EXERCISE INPUTS:
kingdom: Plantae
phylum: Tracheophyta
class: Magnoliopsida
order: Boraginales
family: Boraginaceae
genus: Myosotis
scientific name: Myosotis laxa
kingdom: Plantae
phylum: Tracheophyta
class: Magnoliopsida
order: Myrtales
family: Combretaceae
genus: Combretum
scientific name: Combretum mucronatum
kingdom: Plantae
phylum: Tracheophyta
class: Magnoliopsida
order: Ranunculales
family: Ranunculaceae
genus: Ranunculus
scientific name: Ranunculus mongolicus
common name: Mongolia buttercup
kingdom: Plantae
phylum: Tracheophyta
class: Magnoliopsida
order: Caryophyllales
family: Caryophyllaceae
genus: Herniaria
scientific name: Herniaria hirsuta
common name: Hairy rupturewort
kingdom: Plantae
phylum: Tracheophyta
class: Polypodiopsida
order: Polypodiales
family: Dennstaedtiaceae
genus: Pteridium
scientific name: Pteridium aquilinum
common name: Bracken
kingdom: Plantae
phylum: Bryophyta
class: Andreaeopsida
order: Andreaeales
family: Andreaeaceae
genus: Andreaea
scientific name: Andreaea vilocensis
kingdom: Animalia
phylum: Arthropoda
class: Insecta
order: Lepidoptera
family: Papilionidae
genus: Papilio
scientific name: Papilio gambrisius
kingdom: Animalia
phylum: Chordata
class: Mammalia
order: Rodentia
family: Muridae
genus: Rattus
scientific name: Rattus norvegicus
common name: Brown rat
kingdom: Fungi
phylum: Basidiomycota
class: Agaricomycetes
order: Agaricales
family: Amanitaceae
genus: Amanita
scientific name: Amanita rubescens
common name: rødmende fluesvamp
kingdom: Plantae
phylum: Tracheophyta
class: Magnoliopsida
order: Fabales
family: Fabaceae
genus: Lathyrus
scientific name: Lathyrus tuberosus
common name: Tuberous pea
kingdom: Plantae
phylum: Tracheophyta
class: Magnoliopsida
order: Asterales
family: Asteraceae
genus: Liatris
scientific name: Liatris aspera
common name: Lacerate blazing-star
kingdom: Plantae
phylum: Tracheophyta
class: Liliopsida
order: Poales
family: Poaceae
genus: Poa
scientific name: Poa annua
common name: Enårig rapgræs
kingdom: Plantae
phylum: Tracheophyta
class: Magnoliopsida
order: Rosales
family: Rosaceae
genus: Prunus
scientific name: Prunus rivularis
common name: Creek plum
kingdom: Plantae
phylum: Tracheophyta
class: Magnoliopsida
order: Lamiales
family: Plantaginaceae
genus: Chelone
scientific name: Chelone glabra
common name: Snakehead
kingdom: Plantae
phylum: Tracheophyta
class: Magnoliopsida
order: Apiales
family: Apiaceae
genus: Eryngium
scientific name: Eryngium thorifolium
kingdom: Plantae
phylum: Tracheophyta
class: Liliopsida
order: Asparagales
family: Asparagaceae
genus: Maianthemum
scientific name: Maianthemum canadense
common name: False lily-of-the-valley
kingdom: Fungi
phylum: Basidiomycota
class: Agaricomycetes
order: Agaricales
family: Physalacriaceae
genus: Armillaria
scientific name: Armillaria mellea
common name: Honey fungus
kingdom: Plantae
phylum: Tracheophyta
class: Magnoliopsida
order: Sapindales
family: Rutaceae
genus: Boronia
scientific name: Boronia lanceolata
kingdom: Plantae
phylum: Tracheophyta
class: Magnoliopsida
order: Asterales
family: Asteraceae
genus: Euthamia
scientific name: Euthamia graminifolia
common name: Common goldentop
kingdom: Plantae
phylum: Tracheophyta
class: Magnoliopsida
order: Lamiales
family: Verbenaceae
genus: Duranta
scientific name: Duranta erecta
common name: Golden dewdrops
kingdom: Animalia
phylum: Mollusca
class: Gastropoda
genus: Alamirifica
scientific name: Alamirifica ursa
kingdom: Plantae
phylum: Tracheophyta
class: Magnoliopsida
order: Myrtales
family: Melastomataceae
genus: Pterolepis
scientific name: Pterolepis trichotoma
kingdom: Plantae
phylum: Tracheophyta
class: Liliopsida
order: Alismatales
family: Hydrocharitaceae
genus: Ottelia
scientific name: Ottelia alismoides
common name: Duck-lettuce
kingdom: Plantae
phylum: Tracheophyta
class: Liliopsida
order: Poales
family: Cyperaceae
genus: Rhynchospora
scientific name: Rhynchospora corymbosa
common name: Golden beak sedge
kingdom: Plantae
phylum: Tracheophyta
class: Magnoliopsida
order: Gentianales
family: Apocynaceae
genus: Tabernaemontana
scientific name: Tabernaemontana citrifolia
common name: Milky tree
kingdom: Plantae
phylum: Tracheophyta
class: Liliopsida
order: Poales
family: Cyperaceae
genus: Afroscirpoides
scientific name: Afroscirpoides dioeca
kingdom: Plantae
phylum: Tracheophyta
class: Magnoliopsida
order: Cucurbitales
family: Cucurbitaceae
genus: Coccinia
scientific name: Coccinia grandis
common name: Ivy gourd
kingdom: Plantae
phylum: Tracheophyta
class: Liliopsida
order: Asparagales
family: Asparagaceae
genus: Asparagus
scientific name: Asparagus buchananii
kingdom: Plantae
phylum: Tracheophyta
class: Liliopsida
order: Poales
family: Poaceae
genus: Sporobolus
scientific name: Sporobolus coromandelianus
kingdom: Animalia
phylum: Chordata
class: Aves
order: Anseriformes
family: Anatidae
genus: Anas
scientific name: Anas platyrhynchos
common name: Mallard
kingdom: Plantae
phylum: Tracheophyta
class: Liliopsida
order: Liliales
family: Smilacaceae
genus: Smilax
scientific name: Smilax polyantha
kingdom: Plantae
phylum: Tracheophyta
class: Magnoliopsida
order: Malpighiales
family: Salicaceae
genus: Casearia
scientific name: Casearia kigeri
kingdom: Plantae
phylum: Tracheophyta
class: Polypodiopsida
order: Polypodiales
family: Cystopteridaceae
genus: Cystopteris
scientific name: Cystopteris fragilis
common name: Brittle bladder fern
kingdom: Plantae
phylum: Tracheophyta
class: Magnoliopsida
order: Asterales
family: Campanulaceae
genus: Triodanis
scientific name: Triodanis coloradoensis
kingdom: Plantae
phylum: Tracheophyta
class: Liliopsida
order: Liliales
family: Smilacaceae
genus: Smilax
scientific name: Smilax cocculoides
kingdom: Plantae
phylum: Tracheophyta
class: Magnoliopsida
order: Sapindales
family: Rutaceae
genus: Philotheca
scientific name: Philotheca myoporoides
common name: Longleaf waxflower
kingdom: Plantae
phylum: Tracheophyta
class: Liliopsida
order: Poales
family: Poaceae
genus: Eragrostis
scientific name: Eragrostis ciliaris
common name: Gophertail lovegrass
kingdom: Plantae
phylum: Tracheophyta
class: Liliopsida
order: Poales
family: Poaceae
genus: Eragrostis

TASK DIRECTIONS: Format every line of the entries above as a JSON list of strings, one string per line, leaving out any blank lines.

EXPECTED OUTPUT:
[
  "kingdom: Plantae",
  "phylum: Tracheophyta",
  "class: Magnoliopsida",
  "order: Boraginales",
  "family: Boraginaceae",
  "genus: Myosotis",
  "scientific name: Myosotis laxa",
  "kingdom: Plantae",
  "phylum: Tracheophyta",
  "class: Magnoliopsida",
  "order: Myrtales",
  "family: Combretaceae",
  "genus: Combretum",
  "scientific name: Combretum mucronatum",
  "kingdom: Plantae",
  "phylum: Tracheophyta",
  "class: Magnoliopsida",
  "order: Ranunculales",
  "family: Ranunculaceae",
  "genus: Ranunculus",
  "scientific name: Ranunculus mongolicus",
  "common name: Mongolia buttercup",
  "kingdom: Plantae",
  "phylum: Tracheophyta",
  "class: Magnoliopsida",
  "order: Caryophyllales",
  "family: Caryophyllaceae",
  "genus: Herniaria",
  "scientific name: Herniaria hirsuta",
  "common name: Hairy rupturewort",
  "kingdom: Plantae",
  "phylum: Tracheophyta",
  "class: Polypodiopsida",
  "order: Polypodiales",
  "family: Dennstaedtiaceae",
  "genus: Pteridium",
  "scientific name: Pteridium aquilinum",
  "common name: Bracken",
  "kingdom: Plantae",
  "phylum: Bryophyta",
  "class: Andreaeopsida",
  "order: Andreaeales",
  "family: Andreaeaceae",
  "genus: Andreaea",
  "scientific name: Andreaea vilocensis",
  "kingdom: Animalia",
  "phylum: Arthropoda",
  "class: Insecta",
  "order: Lepidoptera",
  "family: Papilionidae",
  "genus: Papilio",
  "scientific name: Papilio gambrisius",
  "kingdom: Animalia",
  "phylum: Chordata",
  "class: Mammalia",
  "order: Rodentia",
  "family: Muridae",
  "genus: Rattus",
  "scientific name: Rattus norvegicus",
  "common name: Brown rat",
  "kingdom: Fungi",
  "phylum: Basidiomycota",
  "class: Agaricomycetes",
  "order: Agaricales",
  "family: Amanitaceae",
  "genus: Amanita",
  "scientific name: Amanita rubescens",
  "common name: rødmende fluesvamp",
  "kingdom: Plantae",
  "phylum: Tracheophyta",
  "class: Magnoliopsida",
  "order: Fabales",
  "family: Fabaceae",
  "genus: Lathyrus",
  "scientific name: Lathyrus tuberosus",
  "common name: Tuberous pea",
  "kingdom: Plantae",
  "phylum: Tracheophyta",
  "class: Magnoliopsida",
  "order: Asterales",
  "family: Asteraceae",
  "genus: Liatris",
  "scientific name: Liatris aspera",
  "common name: Lacerate blazing-star",
  "kingdom: Plantae",
  "phylum: Tracheophyta",
  "class: Liliopsida",
  "order: Poales",
  "family: Poaceae",
  "genus: Poa",
  "scientific name: Poa annua",
  "common name: Enårig rapgræs",
  "kingdom: Plantae",
  "phylum: Tracheophyta",
  "class: Magnoliopsida",
  "order: Rosales",
  "family: Rosaceae",
  "genus: Prunus",
  "scientific name: Prunus rivularis",
  "common name: Creek plum",
  "kingdom: Plantae",
  "phylum: Tracheophyta",
  "class: Magnoliopsida",
  "order: Lamiales",
  "family: Plantaginaceae",
  "genus: Chelone",
  "scientific name: Chelone glabra",
  "common name: Snakehead",
  "kingdom: Plantae",
  "phylum: Tracheophyta",
  "class: Magnoliopsida",
  "order: Apiales",
  "family: Apiaceae",
  "genus: Eryngium",
  "scientific name: Eryngium thorifolium",
  "kingdom: Plantae",
  "phylum: Tracheophyta",
  "class: Liliopsida",
  "order: Asparagales",
  "family: Asparagaceae",
  "genus: Maianthemum",
  "scientific name: Maianthemum canadense",
  "common name: False lily-of-the-valley",
  "kingdom: Fungi",
  "phylum: Basidiomycota",
  "class: Agaricomycetes",
  "order: Agaricales",
  "family: Physalacriaceae",
  "genus: Armillaria",
  "scientific name: Armillaria mellea",
  "common name: Honey fungus",
  "kingdom: Plantae",
  "phylum: Tracheophyta",
  "class: Magnoliopsida",
  "order: Sapindales",
  "family: Rutaceae",
  "genus: Boronia",
  "scientific name: Boronia lanceolata",
  "kingdom: Plantae",
  "phylum: Tracheophyta",
  "class: Magnoliopsida",
  "order: Asterales",
  "family: Asteraceae",
  "genus: Euthamia",
  "scientific name: Euthamia graminifolia",
  "common name: Common goldentop",
  "kingdom: Plantae",
  "phylum: Tracheophyta",
  "class: Magnoliopsida",
  "order: Lamiales",
  "family: Verbenaceae",
  "genus: Duranta",
  "scientific name: Duranta erecta",
  "common name: Golden dewdrops",
  "kingdom: Animalia",
  "phylum: Mollusca",
  "class: Gastropoda",
  "genus: Alamirifica",
  "scientific name: Alamirifica ursa",
  "kingdom: Plantae",
  "phylum: Tracheophyta",
  "class: Magnoliopsida",
  "order: Myrtales",
  "family: Melastomataceae",
  "genus: Pterolepis",
  "scientific name: Pterolepis trichotoma",
  "kingdom: Plantae",
  "phylum: Tracheophyta",
  "class: Liliopsida",
  "order: Alismatales",
  "family: Hydrocharitaceae",
  "genus: Ottelia",
  "scientific name: Ottelia alismoides",
  "common name: Duck-lettuce",
  "kingdom: Plantae",
  "phylum: Tracheophyta",
  "class: Liliopsida",
  "order: Poales",
  "family: Cyperaceae",
  "genus: Rhynchospora",
  "scientific name: Rhynchospora corymbosa",
  "common name: Golden beak sedge",
  "kingdom: Plantae",
  "phylum: Tracheophyta",
  "class: Magnoliopsida",
  "order: Gentianales",
  "family: Apocynaceae",
  "genus: Tabernaemontana",
  "scientific name: Tabernaemontana citrifolia",
  "common name: Milky tree",
  "kingdom: Plantae",
  "phylum: Tracheophyta",
  "class: Liliopsida",
  "order: Poales",
  "family: Cyperaceae",
  "genus: Afroscirpoides",
  "scientific name: Afroscirpoides dioeca",
  "kingdom: Plantae",
  "phylum: Tracheophyta",
  "class: Magnoliopsida",
  "order: Cucurbitales",
  "family: Cucurbitaceae",
  "genus: Coccinia",
  "scientific name: Coccinia grandis",
  "common name: Ivy gourd",
  "kingdom: Plantae",
  "phylum: Tracheophyta",
  "class: Liliopsida",
  "order: Asparagales",
  "family: Asparagaceae",
  "genus: Asparagus",
  "scientific name: Asparagus buchananii",
  "kingdom: Plantae",
  "phylum: Tracheophyta",
  "class: Liliopsida",
  "order: Poales",
  "family: Poaceae",
  "genus: Sporobolus",
  "scientific name: Sporobolus coromandelianus",
  "kingdom: Animalia",
  "phylum: Chordata",
  "class: Aves",
  "order: Anseriformes",
  "family: Anatidae",
  "genus: Anas",
  "scientific name: Anas platyrhynchos",
  "common name: Mallard",
  "kingdom: Plantae",
  "phylum: Tracheophyta",
  "class: Liliopsida",
  "order: Liliales",
  "family: Smilacaceae",
  "genus: Smilax",
  "scientific name: Smilax polyantha",
  "kingdom: Plantae",
  "phylum: Tracheophyta",
  "class: Magnoliopsida",
  "order: Malpighiales",
  "family: Salicaceae",
  "genus: Casearia",
  "scientific name: Casearia kigeri",
  "kingdom: Plantae",
  "phylum: Tracheophyta",
  "class: Polypodiopsida",
  "order: Polypodiales",
  "family: Cystopteridaceae",
  "genus: Cystopteris",
  "scientific name: Cystopteris fragilis",
  "common name: Brittle bladder fern",
  "kingdom: Plantae",
  "phylum: Tracheophyta",
  "class: Magnoliopsida",
  "order: Asterales",
  "family: Campanulaceae",
  "genus: Triodanis",
  "scientific name: Triodanis coloradoensis",
  "kingdom: Plantae",
  "phylum: Tracheophyta",
  "class: Liliopsida",
  "order: Liliales",
  "family: Smilacaceae",
  "genus: Smilax",
  "scientific name: Smilax cocculoides",
  "kingdom: Plantae",
  "phylum: Tracheophyta",
  "class: Magnoliopsida",
  "order: Sapindales",
  "family: Rutaceae",
  "genus: Philotheca",
  "scientific name: Philotheca myoporoides",
  "common name: Longleaf waxflower",
  "kingdom: Plantae",
  "phylum: Tracheophyta",
  "class: Liliopsida",
  "order: Poales",
  "family: Poaceae",
  "genus: Eragrostis",
  "scientific name: Eragrostis ciliaris",
  "common name: Gophertail lovegrass",
  "kingdom: Plantae",
  "phylum: Tracheophyta",
  "class: Liliopsida",
  "order: Poales",
  "family: Poaceae",
  "genus: Eragrostis"
]